- Directed by: B. Jaffer
- Written by: B. Jaffer Y Venkateswaralu (Telugu dialogues)
- Produced by: K. Kaliyamurthy
- Starring: Jai Akash; Pranathi; Nasser; Ilavarasu; Vijayakumar; Riyaz Khan;
- Cinematography: R. Madhi
- Edited by: R. R. Eshwar Editing supervision: V. T. Vijayan
- Music by: Sabesh–Murali
- Production company: Sriselva Muthukumara Movies
- Release dates: 1 April 2005 (Tamil); 30 June 2005 (Telugu);
- Country: India
- Languages: Tamil Telugu

= Gurudeva (film) =

Gurudeva is a 2005 Indian romantic drama film directed by Jaffer. The music by Sabesh–Murali and produced by K. Kaliyamurthy. The film stars Jai Akash, along with Pranathi, Nassar, and Riyaz Khan. The film was shot simultaneously in Tamil and Telugu as Guru. This film was released on 1 April 2005 under the banner of Sriselva Muthukumara Movies. Jai Akash acting was very good and was appreciated by the critics.The film received very good response from the audience and did well at the box office till Super Star Rajinikanth's Chandramukhi released.

== Plot ==

The movie is about a street rowdy's love for a rich heiress. Guru is a street rowdy who hangs out in a mechanic shop owned by Mari, a handicapped man who is the advisor to Guru. They lead a happy life. Deva falls in love with him. Later they both decide to marry.

== Cast ==

| Actor (Tamil) | Actor (Telugu) | Role |
| Jai Akash |  | Guru |
| Pranathi |  | Deva |
| Nassar |  |  |
| Dhamu | Srinivasa Reddy | Guru's friends |
Muthukaalai
| Vaiyapuri | Chitram Srinu |
| Karthik Sabesh | Babloo |
| Ilavarasu | Gautam Raju | Police officer |
| Vijayakumar |  |  |
| Pandu |  |  |
| Madhan Bob |  | Doctor |
| Omakuchi Narasimhan |  |  |

- Tamil version

== Production ==
During the making of the Telugu version, an intimate scene was filmed between Jai Akash and Pranathi in the presence of the assistant director. Since the assistant director was unsatisfied with the shot, the shot was taken eight times.
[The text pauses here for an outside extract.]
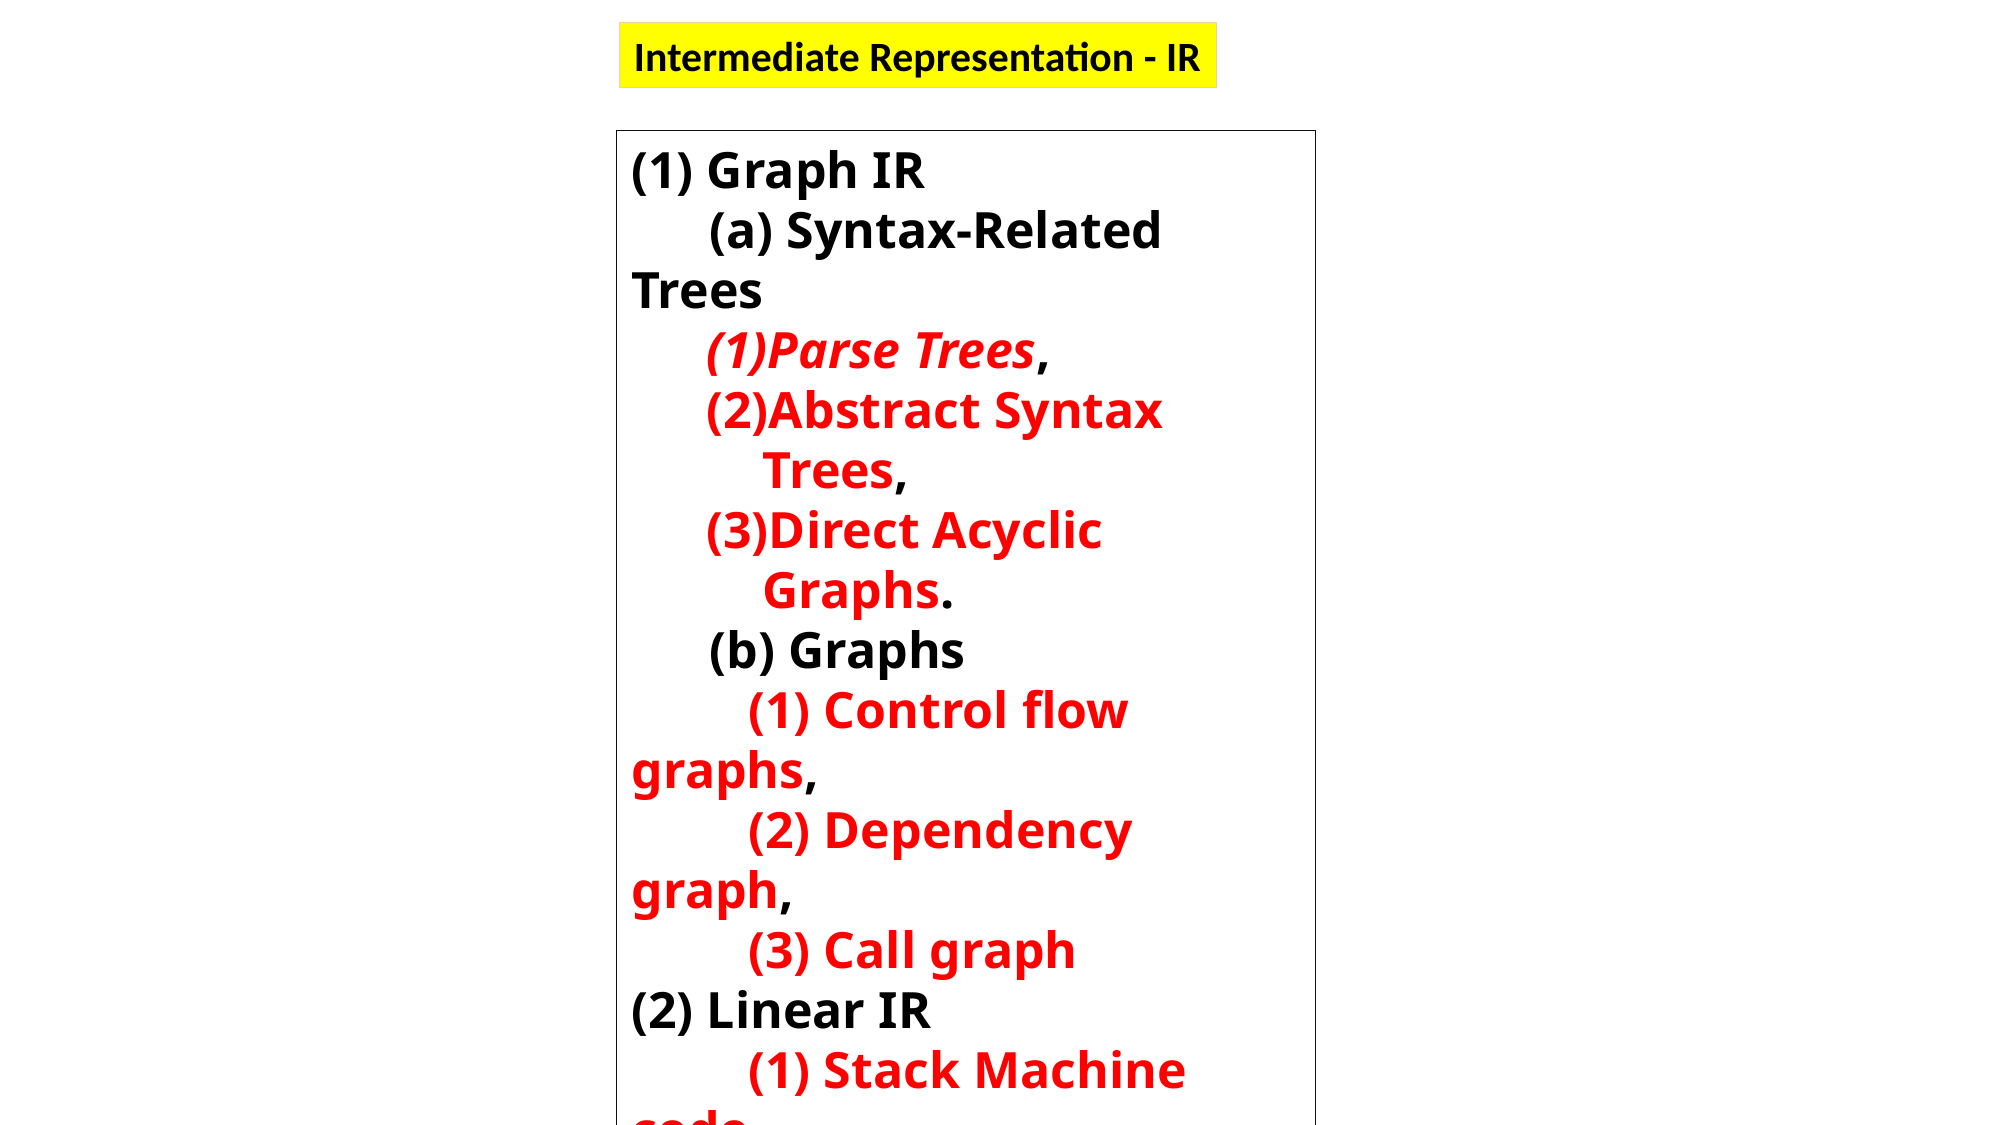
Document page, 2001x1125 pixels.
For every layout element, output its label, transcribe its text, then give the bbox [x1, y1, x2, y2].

text_box (1) Graph IR (a) Syntax-Related Trees Parse Trees, Abstract Syntax Trees, Direct Acyclic Graphs. (b) Graphs (1) Control flow graphs, (2) Dependency graph, (3) Call graph (2) Linear IR (1) Stack Machine code (2) Three Address code (3) Representing Linear IR (4) Conversion between IR [616, 130, 1316, 1125]
text_box Intermediate Representation - IR [619, 22, 1217, 88]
Jai Akash said that the scene was filmed enough times, and he slapped the assistant director after the assistant director did not agree.

== Soundtrack ==
Music by Sabesh–Murali. The audio was released on 31 January 2005 at AVM Studios.

Track listing
| No. | Title | Singer(s) | Length |
|---|---|---|---|
| 1. | "Aanandham Aanandham" | Tippu, Mathangi |  |
| 2. | "Saiva Karuvadu" | Sabesh, Manikka Vinayagam, Srilekha Parthasarathy |  |
| 3. | "Azhage Azhage" | Srinivas, Anuradha Sriram |  |
| 4. | "Silenta Sirichu" | Karthik, Pop Shalini |  |
| 5. | "Manakudhada" | Tippu |  |

== Release and reception ==
The film was scheduled to release on 14 February, but was delayed. A critic from Sify opined that "There is nothing new in the way if presentation and music director Sabesh Murali rehashes old ?gana? songs of Deva". The film released alongside the low budget films Girivalam and Thaka Thimi Tha and did not fare well at the box office.

The film was released in Telugu as Guru in June 2005. Since the Telugu version failed due to lack of publicity, Jai Akash went to the Telugu producer Muppa Ankanna Rao's house and threatened him. Akash was subsequently sent to jail and released after a compromise was made.